Il temporeggiare di Schifani riflette l’incertezza sulla legge elettorale che dovrebbe eliminare il Porcellum. L’accordo raggiunta al tavolo guidato da Luciano Violante è saltato dopo il primo turno delle amministrative. “Quella proposta ci porta in Grecia”, ha scandito Romano Prodi, facendo infuriare il segretario del Pd Pier Luigi Bersani. Non è solo una metafora: in Grecia c’è una soglia di sbarramento del 3 per cento, circoscrizioni piccole che avvantaggiano i partiti più grandi, un premio di seggi per la lista che arriva prima, marchingegni previsti anche nella bozza Violante.
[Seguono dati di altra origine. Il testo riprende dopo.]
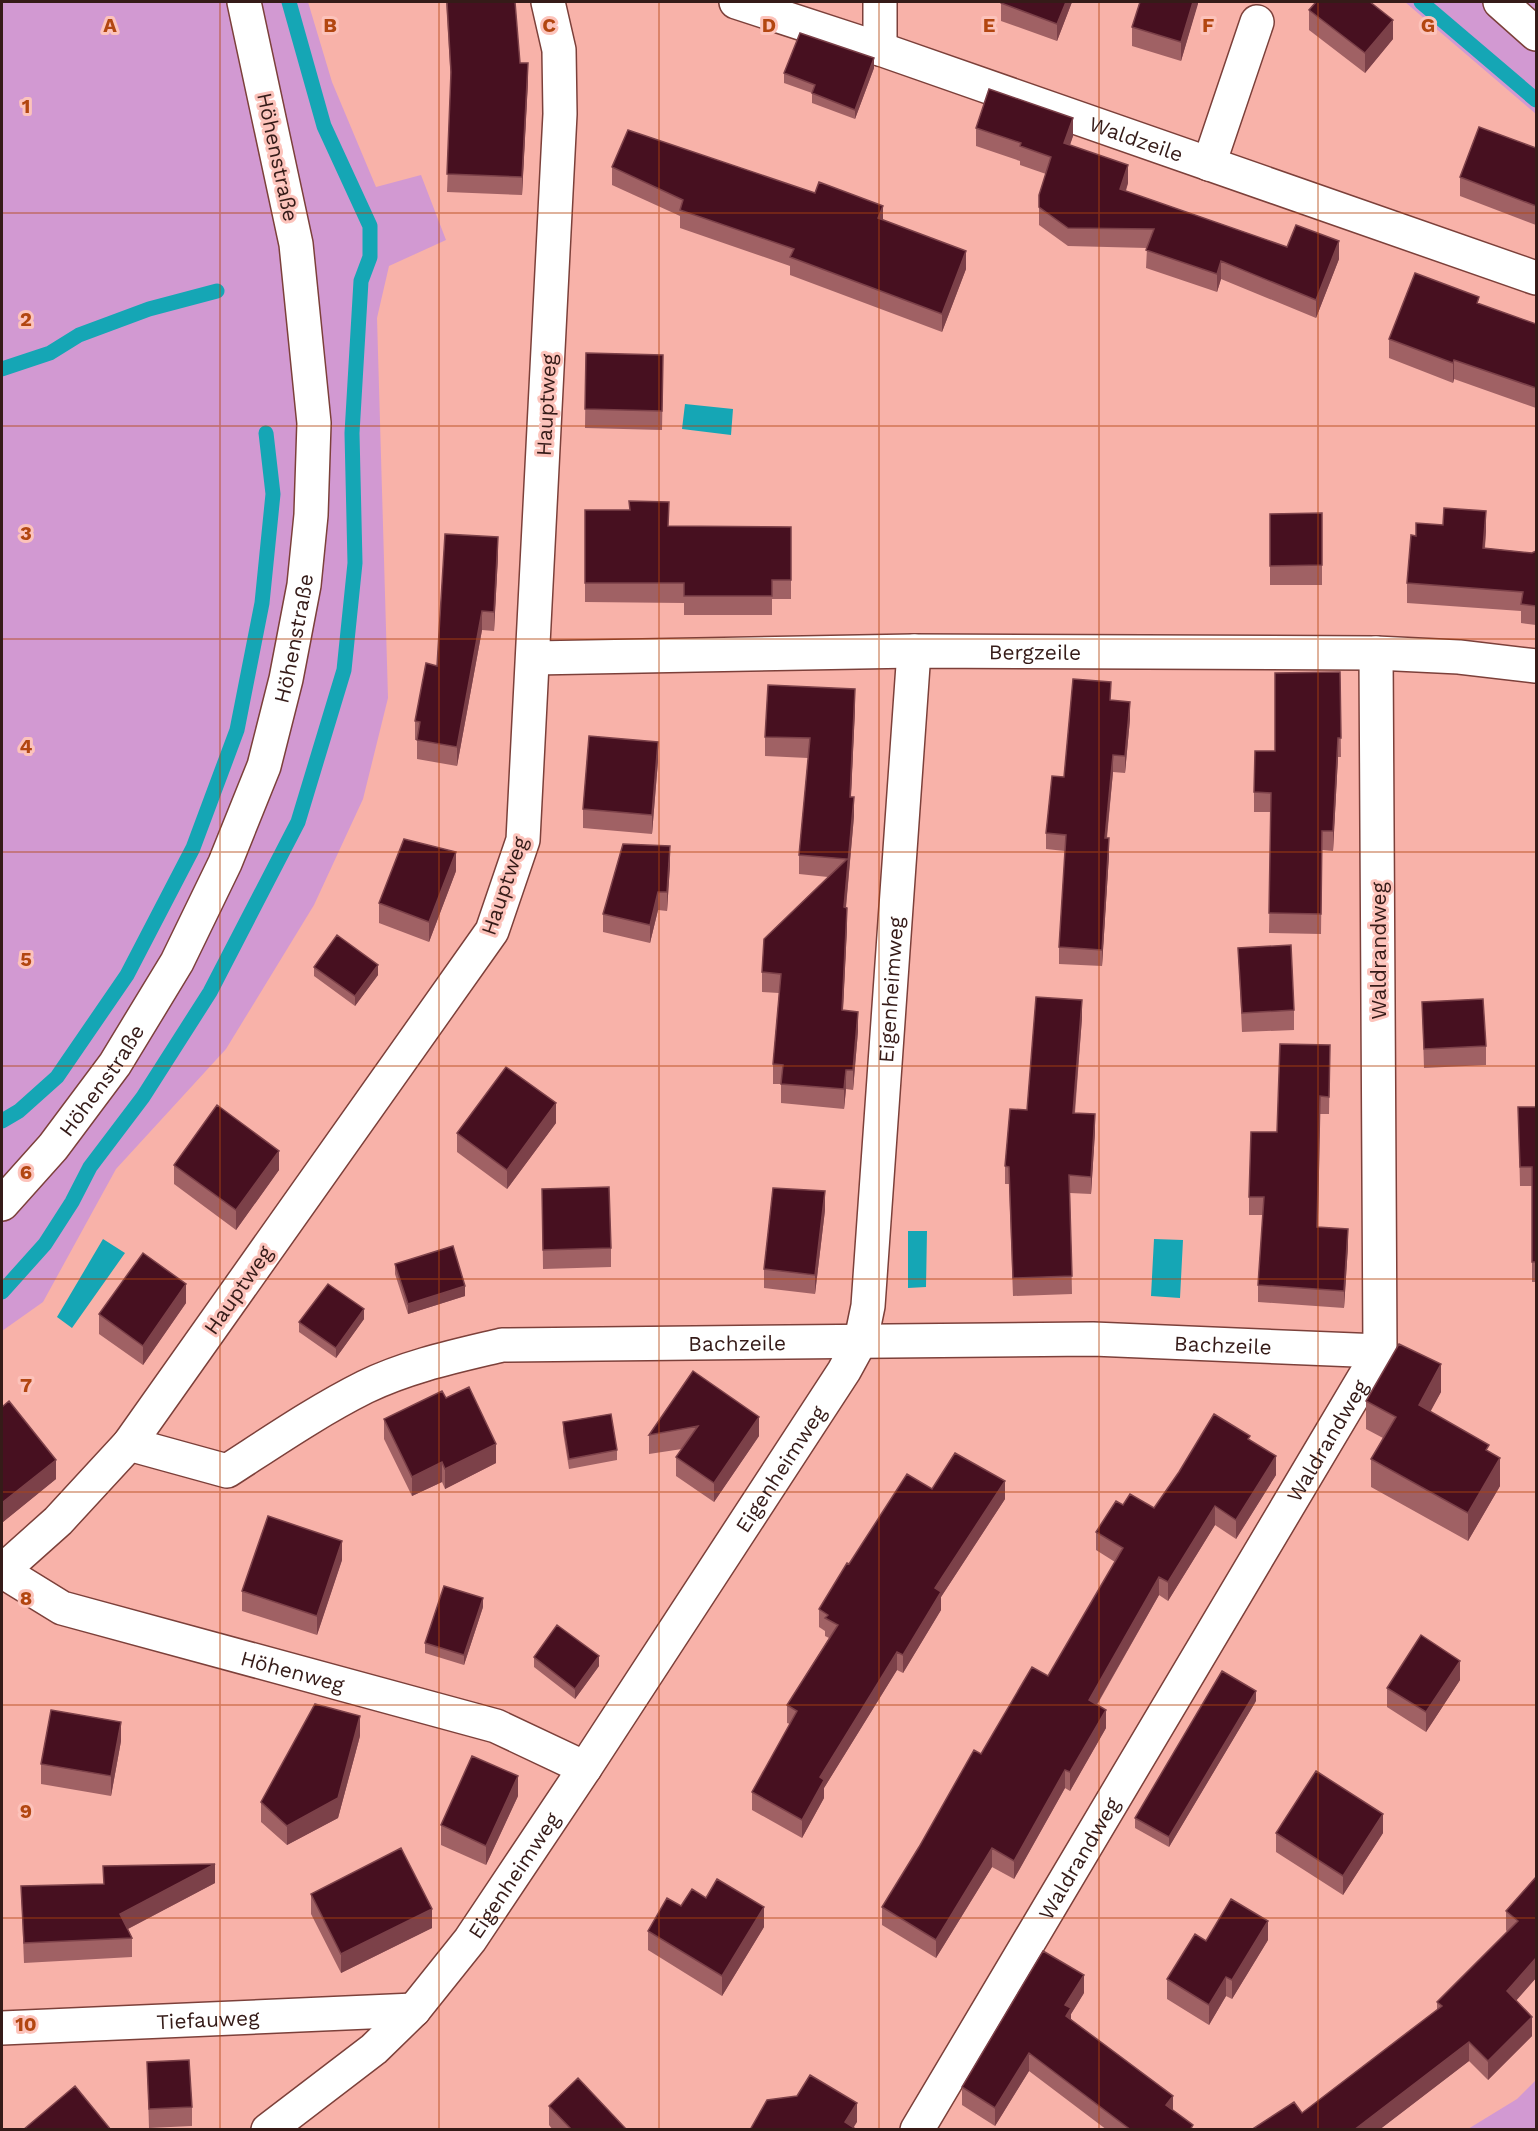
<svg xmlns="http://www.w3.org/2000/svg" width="1538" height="2131" font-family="'Work Sans',sans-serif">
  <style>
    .green { fill: #d299d2 }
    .water { fill: #15a6b5 }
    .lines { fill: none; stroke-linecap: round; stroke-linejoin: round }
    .stream { stroke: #15a6b5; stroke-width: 15 }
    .minor-casing { stroke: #7c403a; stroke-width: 36 }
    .tertiary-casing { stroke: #7c403a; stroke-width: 36 }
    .minor { stroke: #fff; stroke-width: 33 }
    .tertiary { stroke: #fff; stroke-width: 33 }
    .wall { fill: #a06164 }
    .shaded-wall { fill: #7c4149 }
    .building { fill: #471020; stroke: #7c4149; stroke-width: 1.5 }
    .grid { fill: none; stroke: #b24610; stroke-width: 1.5; stroke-opacity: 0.55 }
    .labels { text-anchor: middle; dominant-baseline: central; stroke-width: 6; stroke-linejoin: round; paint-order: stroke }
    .street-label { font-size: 21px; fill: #351b18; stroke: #fcc3bb }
    .grid-label { font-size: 20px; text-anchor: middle; font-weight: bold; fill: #b24610; stroke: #fcc3bb; stroke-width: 6; stroke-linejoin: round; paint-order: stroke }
  </style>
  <rect width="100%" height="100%" fill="#f8b2a9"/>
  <path class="green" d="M2,2h306l24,80 44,105 45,-12 25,65 -57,26 -12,52 11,380 -25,101 -49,106 -88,144 -110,120 -73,133 -41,29z
    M1405,2h131v112z
    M1536,2080v49h-68l49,-30z"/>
  <path class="water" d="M685,404l48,5 -2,26 -49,-6z
    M908,1231h19l-1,56 -18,1z
    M103,1239l22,14 -53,75 -15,-11z
    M1154,1239l29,1 -3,58 -29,-2z"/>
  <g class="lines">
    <path class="stream" d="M1421,2l115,98
      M2,369l48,-16 29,-18 70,-26 68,-18
      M2,1121l17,-10 38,-34 70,-102 66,-127 44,-118 25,-127 11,-109 -7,-61
      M2,1292l43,-48 27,-42 18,-35 53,-70 67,-105 88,-170 46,-152 11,-107 -3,-130 9,-152 9,-24v-31l-46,-100 -35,-124"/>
    <defs>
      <g id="minor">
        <path id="s1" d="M548,2l11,48 1,64 -37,726 -31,91 -363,513 -71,77 -56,50 60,37 434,118 89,42"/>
        <path id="s2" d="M736,2l144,47 656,229"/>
        <path d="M880,2v47"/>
        <path d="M1209,164l48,-142"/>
        <path id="s3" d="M534,658l380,-7 462,2 83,4 77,9"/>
        <path id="s4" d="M129,1444l98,27c45,-29 90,-60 138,-84 43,-21 91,-31 137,-42l591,-6 287,12"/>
        <path id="s5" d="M2,2028l412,-18"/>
        <path id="s6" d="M268,2130l106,-81 40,-39 56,-70 115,-172 259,-397 17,-31 7,-34 46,-655"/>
        <path id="s7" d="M917,2130l463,-779 -4,-698"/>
      </g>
      <g id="tertiary">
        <path d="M1500,2l36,32"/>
        <path id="s8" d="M2,1204l51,-57 62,-83 62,-102 48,-99 39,-97 22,-87 18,-94 7,-70 3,-92 -18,-179 -52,-242"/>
      </g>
    </defs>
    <use href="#minor" class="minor-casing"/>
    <use href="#tertiary" class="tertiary-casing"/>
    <use href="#minor" class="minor"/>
    <use href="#tertiary" class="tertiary"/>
  </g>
  <path class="wall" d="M446,2l74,61 8,18 -6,114 -75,-3 4,-110z
    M1072,2l-15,39 -56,-20v-18z
    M1198,2l-17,59 -49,-15v-19z
    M1309,10l84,29 -28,34 -56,-43z
    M874,68l-19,51 -43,-16v-10l-28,-10v-10z
    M976,128l97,8 -3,9 58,38 -2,8 161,56 52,12 -23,59 -95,-39 -4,13 -71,-24 1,-20 -79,-2 -29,-21v-30l7,-21 -26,-9v-4l-44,-15z
    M1536,148v77l-76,-29v-19z
    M612,167l271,53 83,49 -24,63 -152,-57v-9l-110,-38v-12l-68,-31z
    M1479,304l57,20v84l-82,-29 -1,4 -64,-25v-19z
    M586,353l77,21 -1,56 -77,-2z
    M585,510l84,16 122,1v72h-19v16h-88v-12l-99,-1z
    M1322,513v72h-52v-71z
    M1486,531l-1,17 47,5 4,-2v74l-15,-2v-12l-114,-8v-20l9,-47z
    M498,556l-4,75 -12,-1 -25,136 -40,-7v-19h-2v-19l22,-55z
    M1340,672l1,85h-3l-5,94 -11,-1 -1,84 -52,-1 2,-121h-17v-20l21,-41z
    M1111,700l19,19 -5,54 -12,-1 -6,66 2,17 -7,111 -43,-2v-17l6,-96 -19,-2v-16l18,-56z
    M855,709l-4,88 3,19 -8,92 1,19 -4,83 15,21 -5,59 -7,-1 -2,20 -63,-6v-19h-8v-20l6,-71 -17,-1v-20l66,-95 -29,-3v-19l9,-97 -43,-2v-19z
    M658,761l-6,73 -69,-6v-19z
    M670,865l-3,46 -9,-1 -8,33 -47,-11v-18z
    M456,871l-27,71 -50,-19v-20z
    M1238,948l56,62v20l-52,2z
    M314,967l64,8 -23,31 -41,-30z
    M1422,1002l64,44v19l-62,3z
    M1082,1018l-7,95 20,19 -4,62 -21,-1 2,101 -59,2 -4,-112h-4v-18l22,-56z
    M1330,1045l-1,69h-9l-2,113 30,19 -4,62 -86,-6v-17l5,-70h-14v-18l28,-65z
    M1518,1107h18v175h-4v-96h-12z
    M556,1123l-49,66 -50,-37v-19z
    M174,1165l105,5 -43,60 -62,-46z
    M542,1189l69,59v19l-68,2z
    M825,1210l-10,84 -51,-6v-19z
    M395,1264l70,32 -57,18 -13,-40z
    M186,1303l-43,62 -44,-31v-20z
    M364,1319l-28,39 -37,-26v-10z
    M693,1371l66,65 -45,66 -38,-26v-19l6,-8 -33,5v-19z
    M1441,1392l-11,19 59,41 11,34 -32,55 -97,-54v-28l12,-21 -17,-9v-28z
    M446,1398l50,65 -51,26 -3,-7 -30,14 -28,-57v-20z
    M2,1407l54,72 -53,43 -1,-2z
    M563,1422l54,28v10l-48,9 -6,-37z
    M1250,1440l26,35 -40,64 -21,-14 -47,76 -9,-6 -62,110 9,23 -36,63 -5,-3 -51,91 -22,-12 -56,91 -54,-33v-18l99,-153 67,-78 67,-114 -19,-12v-18l27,-27 31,3z
    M932,1489l73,10 -64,98v13l-38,63 -6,-3 -73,118v10l-22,40 -50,-28v-18l38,-68 -3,-1v-18l42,-67 -4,-2v-5l-6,-4v-18z
    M342,1560l-25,75 -75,-24v-20z
    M483,1607l-19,58 -39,-12v-10z
    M534,1657l65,9 -24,33 -41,-32z
    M1460,1680l-34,52 -39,-25v-19z
    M1256,1701l-87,146 -34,-19v-10z
    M360,1736l-22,82 -51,27 -26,-23v-20z
    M121,1741l-10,55 -70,-12v-20z
    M518,1796l-32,69 -45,-20v-20z
    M1276,1833h107l-40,62 -67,-43z
    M1536,1877v101l-20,22 16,36 -44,44 -19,-19 -90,69h-128l51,-17 135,-103v-8l70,-70 -1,-2v-19z
    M215,1883l-87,46 4,9v19l-108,6 -3,-77z
    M311,1894l121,34 -91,45 -30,-59z
    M706,1898l58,29 -42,69 -74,-46v-19l33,-25z
    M1268,1940l-36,59 -6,-3 -17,29 -42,-26v-20z
    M1084,1993l-13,21v5l102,91 20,20h-86l-78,-59 -34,55 -33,-21v-18z
    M147,2062l45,45v19l-43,2z
    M549,2106l77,24h-73l-4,-5z"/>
  <path class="shaded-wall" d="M1066,2h6l-15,39v-17z
    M1193,2h5v2l-17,57v-19z
    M1393,20v19l-28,34v-20z
    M874,58v10l-19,51v-9z
    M528,63v18l-6,114v-18z
    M1073,118v18l-9,26v-19z
    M1128,165v18l-8,24v-18z
    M883,206v18l-5,-6z
    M1339,241v18l-23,59v-18z
    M966,251v18l-24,63v-18z
    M1221,261v18l-4,13v-18z
    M1454,360v19l-1,4v-20z
    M1486,511v20l-3,36v-19z
    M498,537v19l-4,75v-19z
    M482,611v19l-25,136v-19z
    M855,689v20l-5,107v-19z
    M1130,702v17l-5,54v-17z
    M1338,738v19l-5,94v-20z
    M658,742v19l-6,73v-19z
    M1113,755v17l-8,82v-16z
    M854,797v19l-10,111v-20z
    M1109,838v17l-7,111v-16z
    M670,846v19l-3,46v-19z
    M456,852v19l-27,71v-20z
    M658,892v18l-8,33v-18z
    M847,908v19l-5,103v-20z
    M378,965v10l-23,31v-10z
    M1082,1000v18l-9,113v-18z
    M858,1012v19l-5,59v-20z
    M846,1070v19l-2,20v-20z
    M556,1103v20l-49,66v-19z
    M1095,1114v18l-4,62v-17z
    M279,1151v19l-43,60v-20z
    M825,1191v19l-10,84v-19z
    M1348,1229v17l-4,62v-17z
    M186,1284v19l-43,62v-19z
    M465,1286v10l-57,18v-10z
    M364,1309v10l-28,39v-10z
    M1441,1364v28l-22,41v-28z
    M759,1417v19l-45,66v-19z
    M496,1444v19l-51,26v-20z
    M1276,1456v19l-40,64v-19z
    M1500,1458v28l-32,55v-28z
    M56,1460v19l-53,43v-20z
    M442,1462v20l-30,14v-19z
    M1005,1481v18l-64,98v13l-38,63v-18l32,-67z
    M1215,1506v19l-47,76v-19z
    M342,1541v19l-25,75v-19z
    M1159,1577v18l-70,123v-18z
    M483,1598v9l-19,58v-10z
    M897,1652v18l-73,118v10l-22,40v-18l18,-43z
    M599,1656v10l-24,33v-10z
    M1460,1661v19l-34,52v-20z
    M1256,1691v10l-87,146v-10z
    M1106,1710v18l-36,63v-19z
    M360,1716v20l-22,82 -51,27v-19z
    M121,1722v19l-10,55v-20z
    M1065,1770v18l-51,91v-18z
    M518,1776v20l-32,69v-19z
    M1383,1814v19l-40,62v-19z
    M992,1848v19l-56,91v-18z
    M215,1864v19l-95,50v-19z
    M764,1907v20l-42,69v-20z
    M432,1909v19l-91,45v-19z
    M1268,1921v19l-36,59v-19z
    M1536,1958v20l-29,33v-20z
    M1084,1975v18l-13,21v12l-5,7 -1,-28z
    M1226,1977v19l-17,29v-20z
    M1532,2017v19l-44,44v-19z
    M1469,2042v19l-90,69h-25z
    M1029,2053v18l-34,55v-18z
    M1173,2096v18l-7,-9z
    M857,2103v19l-5,8 -7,-8z"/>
  <path class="building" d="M447,2h68l5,61h8l-6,114 -75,-3 4,-102z
    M1001,2h65l-9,22 -56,-21z
    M1140,2h53l-12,40 -49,-15z
    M1316,2h54l23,18 -28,33 -56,-43z
    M800,33l74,25 -19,52 -43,-17 3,-8 -31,-12z
    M989,89l84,29 -9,25 64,22 -8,24 167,58 9,-22 43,16 -23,59 -95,-39 -4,13 -71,-24 8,-21 -86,-1 -29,-21v-12l12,-38 -31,-11 1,-3 -45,-15z
    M1479,127l57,21v58l-76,-29z
    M628,130l187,63 4,-11 64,24 -5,12 88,33 -24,63 -152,-57 4,-8 -114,-39 3,-10 -71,-33z
    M1415,273l64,24 -2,6 59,21v64l-82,-28 -1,3 -64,-24z
    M586,353l77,2 -1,56 -77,-2z
    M629,501l40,1 -1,24 123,1v53h-19v16h-88v-13h-99v-73h45z
    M1444,508l42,3 -3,37 49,5 4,-2v55l-15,-2 2,-12 -116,-9 4,-48 5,1v-13l27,2z
    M1322,513v52l-52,1v-52z
    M445,534l53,3 -4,75 -12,-1 -25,136 -40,-7 3,-18 -5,-1 11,-58 11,3z
    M1340,672l1,66h-3l-5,93h-11l-1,83 -52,-1 2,-120 -17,-1 1,-41h20v-78z
    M1073,679l38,3 -1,18 20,2 -5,54 -12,-1 -8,83h4l-7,112 -43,-3 7,-112 -20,-2 6,-57 12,1z
    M768,685l87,4 -5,108h4l-10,110 3,1 -5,102 16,2 -5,58h-7l-2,19 -63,-5 2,-19 -10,-1 8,-90 -19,-2 2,-33 83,-80 -48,-4 11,-117 -45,-1z
    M589,736l69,6 -6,73 -69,-6z
    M404,839l52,13 -27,70 -50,-19z
    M623,844l47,2 -3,46h-9l-8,33 -47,-11z
    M337,935l41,30 -23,31 -41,-29z
    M1291,945l3,65 -52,3 -4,-65z
    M1036,997l46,3 -9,113 22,1 -4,63 -22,-2 3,101 -59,2 -4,-111 -4,-1 5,-57 17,1z
    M1483,999l3,47 -62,3 -2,-47z
    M1280,1044l50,1 -1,52 -9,-1 -3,131 31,2 -4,62 -86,-6 6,-88h-15l2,-65h26z
    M506,1067l50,36 -49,67 -50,-37z
    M217,1105l62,46 -43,59 -62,-45z
    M1518,1107h18v155h-4v-95h-12z
    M609,1187l2,61 -68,2 -1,-61z
    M773,1188l52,3 -10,84 -51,-6z
    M453,1246l12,40 -57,18 -13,-40z
    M143,1253l43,31 -43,62 -44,-32z
    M328,1284l36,25 -28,39 -37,-26z
    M1399,1344l42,20 -22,41 70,40 -3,5 14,8 -32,55 -97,-54 25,-42 -30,-16z
    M693,1371l66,46 -45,66 -38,-26 22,-31 -49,9z
    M469,1387l27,57 -51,25 -3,-7 -30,15 -28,-58 58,-28 4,7z
    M9,1401l47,59 -53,42 -1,-1v-94z
    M611,1414l6,36 -48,9 -6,-37z
    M1214,1414l36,22 -2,3 28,17 -40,64 -21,-14 -47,76 -9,-5 -70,123 17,10 -36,62 -5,-2 -51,91 -22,-13 -56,92 -54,-33 37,-60 55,-97 7,4 51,-87 16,9 75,-128 -27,-16 20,-31 7,4 7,-11 24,14 25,-36z
    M955,1453l50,28 -70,107 6,4 -38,63 -6,-3 -77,125 4,3 -22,40 -50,-28 45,-81 -10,-6 51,-80 -13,-7 3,-3 -9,-6 28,-46 2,1 58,-90 25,15z
    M268,1516l74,25 -25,75 -75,-25z
    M444,1586l39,12 -19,57 -39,-12z
    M557,1625l42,31 -24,33 -41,-32z
    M1421,1635l39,26 -34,51 -39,-24z
    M1222,1671l34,20 -87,146 -34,-19z
    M315,1704l45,12 -22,82 -51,28 -26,-24z
    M51,1710l70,12 -10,54 -70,-12z
    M472,1756l46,20 -32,70 -45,-21z
    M1316,1771l67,43 -40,62 -67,-43z
    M401,1848l31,61 -91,45 -30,-60z
    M215,1864l-95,50 12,24 -108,5 -3,-57 83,-2 -1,-18z
    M1536,1877v81l-29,33 25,26 -44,44 -19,-19 -115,88h-103l43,-28 8,11 140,-107 -5,-4 81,-81 -12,-10z
    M717,1879l47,28 -42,69 -74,-45 19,-33 14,8 11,-17 14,9z
    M1231,1899l37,22 -36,59 -6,-3 -17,28 -42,-26 28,-45 11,7z
    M1043,1951l41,24 -19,30 6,3 -5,8 107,80 -7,9 27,20 -3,5h-59l-102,-77 -34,55 -33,-21z
    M189,2060l3,47 -43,2 -2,-47z
    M810,2075l47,28 -12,19 12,8h-107l17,-30 30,-4z
    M578,2078l48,51v1h-54l-23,-24z
    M75,2086l36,44h-88z"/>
  <path class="grid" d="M220,2v2128M439,2v2128M659,2v2128M879,2v2128M1099,2v2128M1318,2v2128M2,213h1534M2,426h1534M2,639h1534M2,852h1534M2,1066h1534M2,1279h1534M2,1492h1534M2,1705h1534M2,1918h1534"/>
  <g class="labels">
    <g class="street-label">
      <text stroke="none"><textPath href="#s2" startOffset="423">Waldzeile</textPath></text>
      <text transform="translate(278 157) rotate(78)">Höhenstraße</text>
      <text transform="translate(546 405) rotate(-87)">Hauptweg</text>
      <text stroke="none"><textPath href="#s8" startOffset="645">Höhenstraße</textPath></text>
      <text stroke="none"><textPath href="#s3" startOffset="501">Bergzeile</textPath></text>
      <text transform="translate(504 886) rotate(-71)">Hauptweg</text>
      <text transform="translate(1378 951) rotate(-90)">Waldrandweg</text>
      <text stroke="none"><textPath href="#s6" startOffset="1347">Eigenheimweg</textPath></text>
      <text stroke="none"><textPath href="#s8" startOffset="159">Höhenstraße</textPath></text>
      <text transform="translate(238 1290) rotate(-55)">Hauptweg</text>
      <text stroke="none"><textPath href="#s4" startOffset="642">Bachzeile</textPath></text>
      <text stroke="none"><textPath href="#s4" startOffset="1128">Bachzeile</textPath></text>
      <text stroke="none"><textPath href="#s7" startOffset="802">Waldrandweg</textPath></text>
      <text stroke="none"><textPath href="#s6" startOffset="843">Eigenheimweg</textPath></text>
      <text stroke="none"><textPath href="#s1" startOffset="2054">Höhenweg</textPath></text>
      <text stroke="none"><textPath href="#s7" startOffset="316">Waldrandweg</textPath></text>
      <text stroke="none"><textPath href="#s6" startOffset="357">Eigenheimweg</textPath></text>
      <text stroke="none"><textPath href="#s5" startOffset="206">Tiefauweg</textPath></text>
    </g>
  </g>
  <g class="grid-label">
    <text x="110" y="32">A</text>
    <text x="330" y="32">B</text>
    <text x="549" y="32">C</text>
    <text x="769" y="32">D</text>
    <text x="989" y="32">E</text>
    <text x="1208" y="32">F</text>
    <text x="1428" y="32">G</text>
    <text x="26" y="113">1</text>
    <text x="26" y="326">2</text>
    <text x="26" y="540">3</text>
    <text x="26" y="753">4</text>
    <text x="26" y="966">5</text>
    <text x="26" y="1179">6</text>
    <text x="26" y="1392">7</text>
    <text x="26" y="1605">8</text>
    <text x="26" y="1818">9</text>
    <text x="26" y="2031">10</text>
  </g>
  <rect width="1538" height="2131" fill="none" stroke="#351b18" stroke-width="6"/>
</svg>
Peccato che, in Grecia come in Italia, con le forze maggiori in caduta verticale di consenso, siano meccanismi che consegnano il Parlamento all’ingovernabilità.
Al Quirinale si assiste con preoccupazione anche alla crescente stanchezza del governo Monti. Chi ha incontrato il premier nelle ultime settimane lo ha visto sempre più provato dalle difficoltà interne e internazionali in cui si trova a muoversi. E nella squadra di governo, ministri e sottosegretari, cominciano a spuntare rivalità, dissensi e qualche pasticcio. Per esempio la brutta figura incassata dal ministro della Giustizia Paola Severino, con un sottosegretario (Andrea Zoppini), che si è dimesso perché indagato per frode fiscale, e un altro (Salvatore Mazzamuto) che ha fatto infuriare mezzo Parlamento con gli emendamenti sul falso in bilancio nel disegno di legge anti-corruzione. Oppure il sordo scontro tra il ministro cattolico Andrea Riccardi e la collega del Lavoro Elsa Fornero. Il primo in difesa della famiglia, la seconda intenta a terremotare il modello tradizionale (“Le coppie di fatto e le coabitazioni tra persone dello stesso sesso chiedono di essere considerate famiglie”). Un altro ministro, Fabrizio Barca, sdrammatizza: “Noi professori siamo ignoranti in molte questioni. Dobbiamo sperimentare e risperimentare…”.